On the basis of Robinson, the Second Circuit concluded that the Linkletter test for retroactivity was inapplicable. Instead, the Court applied "the simpler and less complicated tests of fundamental fairness and due process" and held that the petitioner was entitled to relief. Accord Cooper v. United States, 639 F. Supp. 176 (M.D.Fla. 1986) (a conviction for an act that Congress never intended to be criminal constitutes a "complete miscarriage of justice and mandates § 2255 relief.").
In this case, the decision announced in McNally clearly establishes that Belt's conviction and punishment, under the allegations of the indictment as it was filed, are for acts which are not criminal. Therefore, "[t]here can be no room for doubt that such a circumstance inherently results in a complete miscarriage of justice and present[s] exceptional circumstances that justify collateral relief under § 2255." Davis, supra, 417 U.S. at 346-47, 94 S. Ct. at 2305. Accord United States v. Mandel, 672 F. Supp. 864 (D.Md.1987) (McNally applied retroactively to a petition for writ of error coram nobis); Ingber v. Enzor, 664 *1092 F.Supp. 814 (S.D.N.Y.1987) (McNally applied retroactively in § 2255 proceedings).[4]

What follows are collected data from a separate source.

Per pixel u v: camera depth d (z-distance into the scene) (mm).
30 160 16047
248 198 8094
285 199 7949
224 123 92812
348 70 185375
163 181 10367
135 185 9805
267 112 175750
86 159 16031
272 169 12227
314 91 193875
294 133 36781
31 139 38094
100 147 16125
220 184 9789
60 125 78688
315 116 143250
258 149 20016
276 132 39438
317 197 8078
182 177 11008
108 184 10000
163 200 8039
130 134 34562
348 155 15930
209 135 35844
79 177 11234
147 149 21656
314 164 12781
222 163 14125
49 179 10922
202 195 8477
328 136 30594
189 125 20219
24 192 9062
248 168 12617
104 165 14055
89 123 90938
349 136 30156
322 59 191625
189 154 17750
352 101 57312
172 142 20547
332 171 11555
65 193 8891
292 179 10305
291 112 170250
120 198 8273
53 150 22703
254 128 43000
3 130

Accordingly, Belt's motion to vacate his sentence is GRANTED, and the Judgment and Commitment Order entered in the case of United States v. Thomas A. Belt, Case No. 86-248-Cr-T-10, on May 30, 1986 is VACATED.
IT IS SO ORDERED.
NOTES
[1] Both parties agree that the McNally rationale is equally applicable to the wire fraud statute. See United States v. Conner, 752 F.2d 566, 573 n. 1 (11th Cir.1985) ("Cases construing § 1341 apply to construction issues involving § 1343.").
[2] The factors to be considered are: (a) the purpose to be served by the new standards (including a determination of whether application of the new rule to earlier cases would impact upon the reliability of the fact finding process in those cases), (b) the extent of reliance by law enforcement authorities on the old standards, and (c) the effect on the administration of justice of a retroactive application of the new standards. See e.g., Allen, supra, 478 U.S. at ___, 106 S.Ct. at 2880.
[3] This test focuses on (a) whether the new principles overrule clear past precedent, (b) whether retroactive operation will further or retard the operation of the new principle, and (c) whether retroactivity will produce substantial inequitable results. Chevron, supra, 404 U.S. at 106-07, 92 S. Ct. at 355 (1971).
[4] Two cases have held that McNally should not be given retroactive application. United States v. Smith, 675 F. Supp. 978 (M.D.Pa.1987); United States v. Callanan, 671 F. Supp. 487 (E.D.Mich. 1987). However, the decision in Smith is distinguishable because, as the Court noted, the indictment specifically alleged an economic property loss to the state as the victim of Smith's fraud.